The combination of microbiology and mass spectrometry will allow us to better probe and identify SMs produced during colonization and to investigate conserved chemistries from bacteria in the same genus that have similar colonization potentials. Using tandem mass spectrometry allows us to observe similarities and differences among strains in one genus (14, 15). Therefore, we can explore colonization and expansions from a metabolomic (chemical) lens.

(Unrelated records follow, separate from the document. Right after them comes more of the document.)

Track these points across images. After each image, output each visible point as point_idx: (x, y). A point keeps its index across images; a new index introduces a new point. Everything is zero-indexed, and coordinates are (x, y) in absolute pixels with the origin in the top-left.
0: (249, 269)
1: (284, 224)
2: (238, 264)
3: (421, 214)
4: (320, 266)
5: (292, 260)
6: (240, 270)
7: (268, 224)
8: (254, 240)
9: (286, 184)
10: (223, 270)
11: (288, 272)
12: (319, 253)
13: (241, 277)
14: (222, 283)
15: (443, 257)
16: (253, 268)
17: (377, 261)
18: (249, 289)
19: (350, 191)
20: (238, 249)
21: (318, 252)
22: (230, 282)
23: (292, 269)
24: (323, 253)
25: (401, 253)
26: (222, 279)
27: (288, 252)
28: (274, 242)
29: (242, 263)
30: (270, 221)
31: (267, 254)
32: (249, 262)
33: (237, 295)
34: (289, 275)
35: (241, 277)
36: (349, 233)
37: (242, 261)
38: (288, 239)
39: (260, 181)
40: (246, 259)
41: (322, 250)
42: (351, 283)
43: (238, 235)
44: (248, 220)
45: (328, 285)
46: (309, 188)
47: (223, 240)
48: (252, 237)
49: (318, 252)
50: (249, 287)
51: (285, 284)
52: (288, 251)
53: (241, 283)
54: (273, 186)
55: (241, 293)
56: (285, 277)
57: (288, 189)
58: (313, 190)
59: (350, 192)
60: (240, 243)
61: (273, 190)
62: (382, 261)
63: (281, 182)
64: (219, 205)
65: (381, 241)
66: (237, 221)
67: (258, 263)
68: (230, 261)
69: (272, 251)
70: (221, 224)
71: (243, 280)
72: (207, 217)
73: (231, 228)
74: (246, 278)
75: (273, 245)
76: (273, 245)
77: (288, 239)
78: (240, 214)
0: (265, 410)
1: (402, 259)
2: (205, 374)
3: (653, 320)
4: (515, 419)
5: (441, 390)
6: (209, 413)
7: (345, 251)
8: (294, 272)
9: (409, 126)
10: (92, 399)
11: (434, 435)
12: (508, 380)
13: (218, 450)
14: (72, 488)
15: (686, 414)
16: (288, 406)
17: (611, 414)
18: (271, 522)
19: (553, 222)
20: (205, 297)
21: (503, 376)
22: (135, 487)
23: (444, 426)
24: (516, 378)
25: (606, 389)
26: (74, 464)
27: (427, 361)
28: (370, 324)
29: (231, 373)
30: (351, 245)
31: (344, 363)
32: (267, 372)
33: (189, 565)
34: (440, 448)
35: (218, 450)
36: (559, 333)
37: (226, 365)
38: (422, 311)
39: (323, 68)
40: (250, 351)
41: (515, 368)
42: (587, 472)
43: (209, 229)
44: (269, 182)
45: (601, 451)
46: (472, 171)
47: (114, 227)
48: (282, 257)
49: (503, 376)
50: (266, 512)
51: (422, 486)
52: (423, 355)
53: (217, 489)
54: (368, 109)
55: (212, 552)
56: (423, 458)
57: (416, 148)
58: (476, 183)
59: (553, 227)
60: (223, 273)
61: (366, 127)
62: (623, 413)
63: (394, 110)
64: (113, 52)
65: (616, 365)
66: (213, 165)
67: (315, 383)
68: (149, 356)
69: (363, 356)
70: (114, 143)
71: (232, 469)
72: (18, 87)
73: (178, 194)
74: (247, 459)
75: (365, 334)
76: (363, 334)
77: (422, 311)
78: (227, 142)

Moving forward, we envision more interdisciplinary work between SM chemists, biologists, and computer scientists to elucidate chemical pathways within a system. In order to accomplish this goal, collaborative teams will work together to create workspaces that rely on existing workflows that are already routinely used by laboratories with the added benefit that members of the geographically distant labs will be able to reanalyze or explore data sets that each lab has made available. A significant benefit of designing computational pipelines and making the results freely available to the community or other interested collaborators would be to increase transparency in the data and conclusions by removing subjectivity and providing provenance of conclusions. We have previous knowledge of some of the molecules that bacteria produce when grown axenically, but culturing in vivo (i.e., in a natural host) has the potential to unlock a plethora of new chemistry that is waiting to be discovered! By working together across different fields, we can combine our skill sets to better understand the molecules that drive both disease and symbiosis within a host-microbe interaction and move on, determining causation as opposed to remaining in a correlative stage. As shown in Fig. 1, we hope to better connect a genotype to a specific chemo- and phenotype, which will then allow us to better design and test hypotheses for the contributions from either the host or the microbe. We envision that in the next 5 years we can then use this chemistry to answer some of nature’s more challenging questions involving microbial chemistry and determining its functional role in the host-microbe environment.